The newest cancer treatment on the market owes something to one of the earliest advocates for modern science. In his work Novum Organum, which is widely credited with introducing the scientific method, Francis Bacon wrote of the need for creative thinking to achieve anything new, saying that it would be a mistake, “to expect that things which have never yet been done can be done except by means which have never yet been tried.” There’s a lesson in that quote when it comes to applying the scientific method to the search for new cancer treatments. By following it, researchers in the Abramson Cancer Center of the University of Pennsylvania (ACC) just helped bring new hope to patients with multiple myeloma who are out of all other options.
Earlier this month, the U.S Food and Drug Administration (FDA) granted accelerated approval to a drug called selinexor (Xpovio). It’s a cancer drug that’s unlike anything else oncologists have ever tried before. It’s not an immunotherapy, and it doesn’t target any specific mutation in a tumor. Instead, it’s a pill known as a selective inhibitor of nuclear export, and it targets the systems that cells have to keep some molecules in the nucleus – the command center of the cell – and others out. Cancer cells, in particular, need to export tumor suppressing proteins from the nucleus so the tumor itself can grow and survive. Selinexor works by blocking the protein that shuttles the tumor suppressants out of the nucleus; a protein known as XPO1.

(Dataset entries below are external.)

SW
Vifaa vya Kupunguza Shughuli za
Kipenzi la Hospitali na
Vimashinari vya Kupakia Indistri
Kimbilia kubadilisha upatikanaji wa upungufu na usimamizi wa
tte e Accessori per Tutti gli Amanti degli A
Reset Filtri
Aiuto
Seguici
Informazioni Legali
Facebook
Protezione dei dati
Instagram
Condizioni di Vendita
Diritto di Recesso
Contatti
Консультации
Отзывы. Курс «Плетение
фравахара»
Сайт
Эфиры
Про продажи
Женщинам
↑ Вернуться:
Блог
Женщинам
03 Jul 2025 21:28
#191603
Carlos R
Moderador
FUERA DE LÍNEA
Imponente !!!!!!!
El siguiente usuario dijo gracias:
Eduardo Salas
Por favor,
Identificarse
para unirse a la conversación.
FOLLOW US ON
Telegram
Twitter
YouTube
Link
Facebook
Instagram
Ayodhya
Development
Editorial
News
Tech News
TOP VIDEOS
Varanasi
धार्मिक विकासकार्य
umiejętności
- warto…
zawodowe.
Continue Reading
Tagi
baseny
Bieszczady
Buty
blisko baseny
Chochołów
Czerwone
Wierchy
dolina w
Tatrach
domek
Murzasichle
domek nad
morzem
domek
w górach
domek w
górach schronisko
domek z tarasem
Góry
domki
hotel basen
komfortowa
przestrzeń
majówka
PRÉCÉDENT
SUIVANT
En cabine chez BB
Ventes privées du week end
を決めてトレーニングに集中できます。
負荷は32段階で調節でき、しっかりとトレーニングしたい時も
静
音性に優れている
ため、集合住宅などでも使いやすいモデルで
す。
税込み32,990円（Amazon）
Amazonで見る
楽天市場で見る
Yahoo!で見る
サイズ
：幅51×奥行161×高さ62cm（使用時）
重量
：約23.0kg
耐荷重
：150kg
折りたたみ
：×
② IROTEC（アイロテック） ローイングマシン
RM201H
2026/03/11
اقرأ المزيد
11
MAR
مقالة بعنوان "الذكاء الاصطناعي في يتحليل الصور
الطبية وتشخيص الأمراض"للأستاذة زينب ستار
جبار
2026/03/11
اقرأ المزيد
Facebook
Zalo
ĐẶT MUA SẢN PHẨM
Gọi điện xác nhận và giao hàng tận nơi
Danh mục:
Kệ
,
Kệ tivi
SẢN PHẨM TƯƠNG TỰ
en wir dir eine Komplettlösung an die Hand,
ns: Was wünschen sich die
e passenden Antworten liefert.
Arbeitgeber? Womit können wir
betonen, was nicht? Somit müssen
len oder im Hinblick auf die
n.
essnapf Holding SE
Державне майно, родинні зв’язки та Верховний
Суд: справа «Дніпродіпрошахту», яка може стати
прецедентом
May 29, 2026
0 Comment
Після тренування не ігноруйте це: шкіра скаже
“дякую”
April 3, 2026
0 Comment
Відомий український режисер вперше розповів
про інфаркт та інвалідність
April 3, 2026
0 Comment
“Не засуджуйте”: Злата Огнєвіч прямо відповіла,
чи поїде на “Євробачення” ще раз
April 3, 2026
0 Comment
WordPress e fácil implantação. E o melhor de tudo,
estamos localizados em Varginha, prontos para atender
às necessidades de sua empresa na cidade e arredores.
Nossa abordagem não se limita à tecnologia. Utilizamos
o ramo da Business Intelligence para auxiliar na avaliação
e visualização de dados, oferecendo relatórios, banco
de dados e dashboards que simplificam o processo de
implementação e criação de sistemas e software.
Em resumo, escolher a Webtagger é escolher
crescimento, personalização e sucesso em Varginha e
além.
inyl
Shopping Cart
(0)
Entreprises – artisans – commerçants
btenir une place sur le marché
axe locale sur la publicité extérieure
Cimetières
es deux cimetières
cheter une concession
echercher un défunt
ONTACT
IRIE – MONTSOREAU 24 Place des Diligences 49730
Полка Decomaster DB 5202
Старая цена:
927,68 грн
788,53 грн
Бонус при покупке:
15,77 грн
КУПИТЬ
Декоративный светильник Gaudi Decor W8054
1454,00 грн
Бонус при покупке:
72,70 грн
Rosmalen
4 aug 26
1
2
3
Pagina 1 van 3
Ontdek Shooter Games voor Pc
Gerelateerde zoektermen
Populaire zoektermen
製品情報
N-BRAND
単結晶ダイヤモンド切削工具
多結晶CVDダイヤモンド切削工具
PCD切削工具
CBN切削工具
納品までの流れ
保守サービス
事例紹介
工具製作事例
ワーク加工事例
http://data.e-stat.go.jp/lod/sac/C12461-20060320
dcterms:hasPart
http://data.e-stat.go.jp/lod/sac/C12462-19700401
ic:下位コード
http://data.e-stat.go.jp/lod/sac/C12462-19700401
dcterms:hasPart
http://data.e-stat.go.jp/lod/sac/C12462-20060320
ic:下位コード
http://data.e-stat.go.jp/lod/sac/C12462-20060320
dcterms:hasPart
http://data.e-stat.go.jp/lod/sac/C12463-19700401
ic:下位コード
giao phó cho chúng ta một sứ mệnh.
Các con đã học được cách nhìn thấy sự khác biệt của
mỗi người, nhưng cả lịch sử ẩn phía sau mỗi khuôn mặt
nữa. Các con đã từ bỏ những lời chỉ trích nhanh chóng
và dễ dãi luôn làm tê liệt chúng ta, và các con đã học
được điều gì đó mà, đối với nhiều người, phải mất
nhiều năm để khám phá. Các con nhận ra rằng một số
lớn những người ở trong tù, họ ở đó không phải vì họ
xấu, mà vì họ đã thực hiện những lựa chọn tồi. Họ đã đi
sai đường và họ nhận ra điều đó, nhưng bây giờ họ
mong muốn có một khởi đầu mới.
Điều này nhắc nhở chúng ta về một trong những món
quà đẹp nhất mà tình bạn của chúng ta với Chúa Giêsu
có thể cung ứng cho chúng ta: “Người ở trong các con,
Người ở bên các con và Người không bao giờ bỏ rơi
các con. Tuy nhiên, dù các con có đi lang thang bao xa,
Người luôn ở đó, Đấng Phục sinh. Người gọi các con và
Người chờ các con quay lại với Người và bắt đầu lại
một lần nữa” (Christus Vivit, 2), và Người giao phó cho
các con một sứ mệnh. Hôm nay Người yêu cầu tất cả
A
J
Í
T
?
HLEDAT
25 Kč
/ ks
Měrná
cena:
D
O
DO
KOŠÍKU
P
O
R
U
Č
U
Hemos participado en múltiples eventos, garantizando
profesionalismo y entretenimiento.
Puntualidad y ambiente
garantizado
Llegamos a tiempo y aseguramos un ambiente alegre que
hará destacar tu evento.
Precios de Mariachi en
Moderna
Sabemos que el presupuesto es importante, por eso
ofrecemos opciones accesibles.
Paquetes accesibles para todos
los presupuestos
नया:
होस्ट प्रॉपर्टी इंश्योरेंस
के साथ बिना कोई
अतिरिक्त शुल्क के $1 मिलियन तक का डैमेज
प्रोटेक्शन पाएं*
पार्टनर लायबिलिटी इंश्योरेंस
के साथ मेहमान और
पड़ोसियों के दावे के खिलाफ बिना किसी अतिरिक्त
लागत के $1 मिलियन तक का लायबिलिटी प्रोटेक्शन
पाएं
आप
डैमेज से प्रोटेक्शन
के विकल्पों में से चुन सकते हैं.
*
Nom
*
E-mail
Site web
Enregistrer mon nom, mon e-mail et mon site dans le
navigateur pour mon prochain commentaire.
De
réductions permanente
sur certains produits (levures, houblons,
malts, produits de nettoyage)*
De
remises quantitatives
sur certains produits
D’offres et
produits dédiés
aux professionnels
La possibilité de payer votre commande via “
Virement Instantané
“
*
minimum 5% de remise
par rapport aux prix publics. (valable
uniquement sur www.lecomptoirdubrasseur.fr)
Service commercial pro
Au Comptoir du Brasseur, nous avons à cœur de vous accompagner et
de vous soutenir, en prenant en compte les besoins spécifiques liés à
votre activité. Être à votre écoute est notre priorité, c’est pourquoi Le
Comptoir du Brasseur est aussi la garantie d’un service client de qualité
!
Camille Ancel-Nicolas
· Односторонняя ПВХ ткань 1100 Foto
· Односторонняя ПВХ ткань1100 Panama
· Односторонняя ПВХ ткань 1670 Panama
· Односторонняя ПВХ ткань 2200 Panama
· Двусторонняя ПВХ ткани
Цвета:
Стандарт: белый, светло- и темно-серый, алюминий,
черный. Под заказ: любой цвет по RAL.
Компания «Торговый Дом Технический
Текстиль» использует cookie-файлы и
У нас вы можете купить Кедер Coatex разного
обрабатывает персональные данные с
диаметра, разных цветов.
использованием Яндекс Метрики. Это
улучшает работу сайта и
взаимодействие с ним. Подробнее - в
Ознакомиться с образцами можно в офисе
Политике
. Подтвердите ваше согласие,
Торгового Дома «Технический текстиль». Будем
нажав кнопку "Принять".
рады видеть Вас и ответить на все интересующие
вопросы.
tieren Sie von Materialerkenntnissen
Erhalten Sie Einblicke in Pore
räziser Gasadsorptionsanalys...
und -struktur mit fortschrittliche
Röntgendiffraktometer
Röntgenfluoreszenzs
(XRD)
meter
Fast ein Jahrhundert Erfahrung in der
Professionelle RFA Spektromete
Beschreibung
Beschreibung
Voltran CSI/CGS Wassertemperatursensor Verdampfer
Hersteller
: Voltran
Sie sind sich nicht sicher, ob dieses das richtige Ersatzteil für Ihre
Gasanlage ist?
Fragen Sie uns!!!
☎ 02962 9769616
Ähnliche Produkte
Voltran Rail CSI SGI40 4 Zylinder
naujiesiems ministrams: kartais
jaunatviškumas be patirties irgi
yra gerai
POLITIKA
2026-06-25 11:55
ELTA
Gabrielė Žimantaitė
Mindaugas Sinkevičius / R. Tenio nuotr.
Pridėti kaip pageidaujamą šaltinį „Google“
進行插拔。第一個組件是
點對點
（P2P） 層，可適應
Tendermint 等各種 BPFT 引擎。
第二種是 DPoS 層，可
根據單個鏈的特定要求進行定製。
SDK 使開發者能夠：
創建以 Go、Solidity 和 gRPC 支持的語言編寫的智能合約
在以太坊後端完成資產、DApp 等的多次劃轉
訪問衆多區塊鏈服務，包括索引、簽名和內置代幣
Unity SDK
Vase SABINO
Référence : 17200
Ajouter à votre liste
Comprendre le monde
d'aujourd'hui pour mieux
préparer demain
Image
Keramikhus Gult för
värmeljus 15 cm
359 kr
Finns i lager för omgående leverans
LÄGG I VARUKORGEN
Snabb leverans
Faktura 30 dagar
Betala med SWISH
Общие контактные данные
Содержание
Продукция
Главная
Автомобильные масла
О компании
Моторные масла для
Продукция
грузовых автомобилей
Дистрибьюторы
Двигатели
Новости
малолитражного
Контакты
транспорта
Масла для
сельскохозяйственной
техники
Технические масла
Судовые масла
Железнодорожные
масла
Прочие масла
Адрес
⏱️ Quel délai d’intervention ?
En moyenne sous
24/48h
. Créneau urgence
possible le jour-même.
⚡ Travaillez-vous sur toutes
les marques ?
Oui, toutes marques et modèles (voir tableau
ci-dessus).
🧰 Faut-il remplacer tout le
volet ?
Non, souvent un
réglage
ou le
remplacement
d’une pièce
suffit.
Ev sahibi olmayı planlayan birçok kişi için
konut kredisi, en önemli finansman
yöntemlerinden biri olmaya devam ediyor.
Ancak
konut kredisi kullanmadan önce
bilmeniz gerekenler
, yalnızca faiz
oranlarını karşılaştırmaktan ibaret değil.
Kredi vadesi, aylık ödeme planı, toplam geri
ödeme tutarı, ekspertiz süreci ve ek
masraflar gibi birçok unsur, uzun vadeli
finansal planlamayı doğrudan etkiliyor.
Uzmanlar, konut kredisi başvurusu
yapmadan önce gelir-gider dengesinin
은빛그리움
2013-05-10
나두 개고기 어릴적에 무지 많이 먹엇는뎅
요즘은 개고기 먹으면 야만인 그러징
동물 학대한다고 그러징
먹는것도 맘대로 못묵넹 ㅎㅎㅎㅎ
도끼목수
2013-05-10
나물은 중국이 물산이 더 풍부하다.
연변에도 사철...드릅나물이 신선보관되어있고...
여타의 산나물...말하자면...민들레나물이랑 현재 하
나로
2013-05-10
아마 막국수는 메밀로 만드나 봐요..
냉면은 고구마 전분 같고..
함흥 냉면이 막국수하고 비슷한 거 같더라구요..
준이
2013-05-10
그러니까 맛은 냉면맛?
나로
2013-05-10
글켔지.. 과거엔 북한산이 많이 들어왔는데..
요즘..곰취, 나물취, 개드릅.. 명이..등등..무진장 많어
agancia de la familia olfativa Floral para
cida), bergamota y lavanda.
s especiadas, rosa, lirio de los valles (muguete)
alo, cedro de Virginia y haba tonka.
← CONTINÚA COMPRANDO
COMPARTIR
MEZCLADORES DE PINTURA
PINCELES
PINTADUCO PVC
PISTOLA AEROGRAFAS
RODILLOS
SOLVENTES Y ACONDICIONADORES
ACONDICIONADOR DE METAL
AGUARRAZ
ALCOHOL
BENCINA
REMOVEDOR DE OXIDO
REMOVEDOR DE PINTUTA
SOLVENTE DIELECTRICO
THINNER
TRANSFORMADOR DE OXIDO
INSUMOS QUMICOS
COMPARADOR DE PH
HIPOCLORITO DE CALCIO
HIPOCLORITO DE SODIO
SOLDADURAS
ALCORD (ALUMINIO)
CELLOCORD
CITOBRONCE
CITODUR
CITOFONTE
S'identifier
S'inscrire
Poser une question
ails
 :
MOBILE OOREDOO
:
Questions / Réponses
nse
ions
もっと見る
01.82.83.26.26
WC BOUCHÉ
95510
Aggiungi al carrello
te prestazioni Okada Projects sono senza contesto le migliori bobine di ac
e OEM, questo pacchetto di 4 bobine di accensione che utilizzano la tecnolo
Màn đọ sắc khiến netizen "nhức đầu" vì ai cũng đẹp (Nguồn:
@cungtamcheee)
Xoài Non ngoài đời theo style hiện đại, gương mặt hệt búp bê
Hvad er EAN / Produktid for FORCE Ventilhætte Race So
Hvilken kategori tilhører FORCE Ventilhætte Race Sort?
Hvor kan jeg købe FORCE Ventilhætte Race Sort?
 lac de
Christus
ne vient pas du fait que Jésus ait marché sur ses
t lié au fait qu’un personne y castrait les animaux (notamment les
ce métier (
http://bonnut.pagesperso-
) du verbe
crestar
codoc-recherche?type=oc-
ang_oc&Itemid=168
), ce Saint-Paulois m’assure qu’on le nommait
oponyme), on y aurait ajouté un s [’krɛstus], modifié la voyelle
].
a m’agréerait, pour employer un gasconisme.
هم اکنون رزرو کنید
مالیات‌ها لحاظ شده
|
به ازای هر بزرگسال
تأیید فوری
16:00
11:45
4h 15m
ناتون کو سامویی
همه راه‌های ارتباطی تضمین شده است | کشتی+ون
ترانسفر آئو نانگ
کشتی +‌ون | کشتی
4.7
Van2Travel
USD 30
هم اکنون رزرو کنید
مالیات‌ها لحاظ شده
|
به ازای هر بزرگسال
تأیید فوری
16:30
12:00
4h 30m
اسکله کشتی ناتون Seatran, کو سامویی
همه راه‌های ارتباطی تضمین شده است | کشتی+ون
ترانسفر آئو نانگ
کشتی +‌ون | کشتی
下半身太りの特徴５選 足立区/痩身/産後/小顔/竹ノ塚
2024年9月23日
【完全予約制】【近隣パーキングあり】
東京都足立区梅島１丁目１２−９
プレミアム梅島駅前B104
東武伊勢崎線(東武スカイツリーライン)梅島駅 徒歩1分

“The medication actually goes into the nucleus of the cell and affects where proteins are located, which is not something we’ve ever targeted before,” said Dan Vogl, MD, MSCE, an associate professor of Hematology-Oncology in the Perelman School of Medicine and a member of the ACC. Vogl led the first part of the Phase II trial on selinexor – published in the Journal of Clinical Oncology in 2018 – and advocated to the FDA for its approval after completion of the second part of that trial.
The trial showed that 25 percent of multiple myeloma patients respond to treatment with a combination of selinexor and the steroid medication dexamethasone, in a population of patients who had already received and were no longer benefitting from all of the other highly effective myeloma medications available. That data led the FDA to conditionally approve the drug for multiple myeloma patients who have undergone four or more prior therapies for their disease. Still, the approach is not without risk. The drug also targets the nuclei of healthy cells, meaning patients can experience serious and potentially deadly side effects.
“The concerns about side effects are real. It’s not an easy drug to take as a patient or to give is a physician,” Vogl said. “But this approval is properly placed. This is a drug we can give patients later in treatment when all other options have failed.”
Vogl cited two such patients, one of whom testified to an FDA committee about how important this drug was for its ability to extend her life and even increase her quality of life. Another patient, Vogl said, had as little as a week to live, took the drug and lived for another year and a half, surviving long enough to see her granddaughter get engaged.
“We are a cancer center that fights for all patients,” said ACC Director Robert Vonderheide, MD, DPhil. “This accelerated FDA approval shows that the science we pursue provides hope for patients who might otherwise have no other treatment options.”
Vogl echoed that sentiment, saying that while outcomes have improved in multiple myeloma overall, there are still too many patients who develop disease that is resistant to all available therapies. When that happens – whether it means a fourth line therapy, fifth, sixth, or beyond – patients need a new treatment option with a different mechanism of action to beat cancer’s resistance.
“Because this drug has that new mechanism of action, its effectiveness does not depend on what previous treatments a patient may have gotten, how aggressive the cancer is, or how high risk the cancer is based on genetic profiling: this drug led to responses across the board,” Vogl said.
This is the latest approval tied to research at the ACC, from the groundbreaking approval of CAR T therapy in August 2017, to AZEDRA for rare neuroendocrine tumors in July 2018, to XOSPATA for acute myeloid leukemia with a FLT3 mutation in November 2018. Despite the conditional FDA approval for selinexor, the drug’s long term fate could be decided by several ongoing studies. One of those is a Phase 3 trial looking at a lower dose of the drug combined with another standard myeloma therapy. Other studies are investigating selinexor in lymphoma, leukemia, and sarcoma – the last of which is ongoing at Penn.
In the meantime, it’s now an option doctors can offer to their sickest myeloma patients, a reality that exists because of the work of scientists who realized that to achieve something that’s never been done, you need to think of something no one else has tried.